Qui selon vous doit contrôler les plans de prévention ?
Nous considérons que c’est un des rôles régaliens de l’État d’assurer et de contrôler ce qui se fait dans ce domaine. D’autant que les problèmes d’inondations deviennent de plus en plus graves. C’est lui, à travers les préfectures, qui doit vérifier qu’on ne va pas bâtir sur des zones inondables, qu’on va bien mettre en application un certain nombre de directives. La reconnaissance des zones de catastrophe naturelles doit elle aussi rester sous le contrôle de l’État.
Que pensez-vous de la création de l’Observatoire des risques naturels ?
L’observatoire des risques naturels va permettre de fiabiliser, de répertorier ou de connaître un certain nombre de phénomènes liés aux catastrophe naturelles, que ce soit en sous forme administrative, matérielle ou climatiques. Cela nous permettra ensuite de mieux combattre ces phénomènes et cela nous paraît donc intéressant.
Quid des risques climatiques à l’avenir ?
Il va y avoir des zones de grandes difficultés à l’avenir. Par exemple, l’inondation n’est pas spontanée, elle vient de plusieurs facteurs (bassin versant, agriculture, développement industrielle et urbain, aménagement du territoire, etc) qui font que la topographie a beaucoup changé ces dernières années.

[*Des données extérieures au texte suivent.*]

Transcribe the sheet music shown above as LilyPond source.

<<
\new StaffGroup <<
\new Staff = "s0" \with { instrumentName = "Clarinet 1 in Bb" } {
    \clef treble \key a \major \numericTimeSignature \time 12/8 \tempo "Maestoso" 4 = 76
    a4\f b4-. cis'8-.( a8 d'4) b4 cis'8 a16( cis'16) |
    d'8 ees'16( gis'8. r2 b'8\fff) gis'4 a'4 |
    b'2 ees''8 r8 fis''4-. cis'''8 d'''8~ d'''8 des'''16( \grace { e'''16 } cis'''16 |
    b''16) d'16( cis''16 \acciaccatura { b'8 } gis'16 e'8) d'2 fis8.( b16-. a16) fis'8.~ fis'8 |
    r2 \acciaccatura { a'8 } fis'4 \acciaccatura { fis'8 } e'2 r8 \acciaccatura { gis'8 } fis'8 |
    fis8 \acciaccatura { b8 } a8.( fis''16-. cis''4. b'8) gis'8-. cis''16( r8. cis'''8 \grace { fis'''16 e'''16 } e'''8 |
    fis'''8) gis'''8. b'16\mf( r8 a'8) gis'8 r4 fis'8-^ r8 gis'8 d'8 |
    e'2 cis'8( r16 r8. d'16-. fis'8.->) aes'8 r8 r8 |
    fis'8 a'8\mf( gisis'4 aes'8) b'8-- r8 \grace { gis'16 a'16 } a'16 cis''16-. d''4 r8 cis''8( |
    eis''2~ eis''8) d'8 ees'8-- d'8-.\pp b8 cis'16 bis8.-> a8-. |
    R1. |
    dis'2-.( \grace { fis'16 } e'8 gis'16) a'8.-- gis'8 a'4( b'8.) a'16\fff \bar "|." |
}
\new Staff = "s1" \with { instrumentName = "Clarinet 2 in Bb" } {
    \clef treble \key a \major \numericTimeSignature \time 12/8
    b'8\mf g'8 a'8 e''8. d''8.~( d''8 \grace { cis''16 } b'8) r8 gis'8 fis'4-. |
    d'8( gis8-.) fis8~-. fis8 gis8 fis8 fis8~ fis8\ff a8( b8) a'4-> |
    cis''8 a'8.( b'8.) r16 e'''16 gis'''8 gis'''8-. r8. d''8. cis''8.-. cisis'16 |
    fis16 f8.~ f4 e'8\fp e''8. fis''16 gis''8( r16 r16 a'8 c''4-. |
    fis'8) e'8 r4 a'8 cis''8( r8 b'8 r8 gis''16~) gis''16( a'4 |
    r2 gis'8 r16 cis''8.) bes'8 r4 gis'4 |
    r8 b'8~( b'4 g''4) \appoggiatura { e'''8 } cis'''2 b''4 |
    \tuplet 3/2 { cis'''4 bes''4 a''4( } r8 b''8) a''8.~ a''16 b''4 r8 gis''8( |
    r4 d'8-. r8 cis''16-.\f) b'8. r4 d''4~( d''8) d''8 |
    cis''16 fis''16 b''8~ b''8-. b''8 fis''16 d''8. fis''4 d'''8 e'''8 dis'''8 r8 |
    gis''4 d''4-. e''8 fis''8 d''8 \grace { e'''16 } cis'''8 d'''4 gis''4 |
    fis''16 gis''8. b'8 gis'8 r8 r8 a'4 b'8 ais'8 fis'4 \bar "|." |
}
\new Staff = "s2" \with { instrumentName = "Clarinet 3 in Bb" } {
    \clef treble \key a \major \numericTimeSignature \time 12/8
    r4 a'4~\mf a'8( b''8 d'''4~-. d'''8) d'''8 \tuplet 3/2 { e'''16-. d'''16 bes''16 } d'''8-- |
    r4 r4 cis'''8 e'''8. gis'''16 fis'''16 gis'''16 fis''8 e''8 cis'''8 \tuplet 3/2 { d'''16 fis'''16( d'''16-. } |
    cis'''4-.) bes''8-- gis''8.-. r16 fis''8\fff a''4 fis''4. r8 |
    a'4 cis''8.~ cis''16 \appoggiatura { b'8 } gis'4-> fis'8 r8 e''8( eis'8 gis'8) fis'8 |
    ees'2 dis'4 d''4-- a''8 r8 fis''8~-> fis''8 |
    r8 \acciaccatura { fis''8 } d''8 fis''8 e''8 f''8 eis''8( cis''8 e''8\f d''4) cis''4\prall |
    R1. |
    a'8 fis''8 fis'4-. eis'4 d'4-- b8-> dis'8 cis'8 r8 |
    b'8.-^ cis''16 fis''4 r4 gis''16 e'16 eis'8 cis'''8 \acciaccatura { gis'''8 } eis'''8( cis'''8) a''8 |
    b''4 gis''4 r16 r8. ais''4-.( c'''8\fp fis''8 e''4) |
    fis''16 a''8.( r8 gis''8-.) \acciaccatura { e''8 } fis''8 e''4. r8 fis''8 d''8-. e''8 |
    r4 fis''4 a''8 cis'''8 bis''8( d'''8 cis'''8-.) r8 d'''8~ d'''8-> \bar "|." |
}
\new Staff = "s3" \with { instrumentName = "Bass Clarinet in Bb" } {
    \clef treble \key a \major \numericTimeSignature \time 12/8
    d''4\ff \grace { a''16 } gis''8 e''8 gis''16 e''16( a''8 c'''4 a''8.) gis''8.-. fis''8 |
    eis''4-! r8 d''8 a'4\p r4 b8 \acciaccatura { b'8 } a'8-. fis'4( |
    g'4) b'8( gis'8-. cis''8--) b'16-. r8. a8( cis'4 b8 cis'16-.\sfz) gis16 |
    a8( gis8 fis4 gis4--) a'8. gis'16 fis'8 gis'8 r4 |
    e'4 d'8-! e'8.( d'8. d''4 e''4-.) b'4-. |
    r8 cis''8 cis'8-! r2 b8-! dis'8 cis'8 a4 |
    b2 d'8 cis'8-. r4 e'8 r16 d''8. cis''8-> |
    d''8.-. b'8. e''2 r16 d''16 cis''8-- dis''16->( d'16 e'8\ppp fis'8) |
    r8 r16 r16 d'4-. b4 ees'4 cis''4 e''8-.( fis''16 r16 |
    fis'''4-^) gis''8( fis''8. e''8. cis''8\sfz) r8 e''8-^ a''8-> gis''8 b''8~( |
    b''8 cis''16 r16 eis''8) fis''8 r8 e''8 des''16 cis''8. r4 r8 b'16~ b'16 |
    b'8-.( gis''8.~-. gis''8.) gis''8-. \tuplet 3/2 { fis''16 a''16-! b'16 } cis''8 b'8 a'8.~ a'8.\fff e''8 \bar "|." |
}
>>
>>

Ces phénomènes climatiques de fortes intensité vont aller en s’accentuant. Il y a quelques années nous étions environ 4 à 5 millions de personnes inondées sur le territoire, nous sommes aujourd’hui plus de 6 millions. On sait que deux tiers des communes du territoire on déjà été touchées par des inondations et dans 20 ans qui entre 17 et 20 millions de personnes seront touchées par une inondation en France avec près de 9 millions d’emplois suspendus ou supprimés.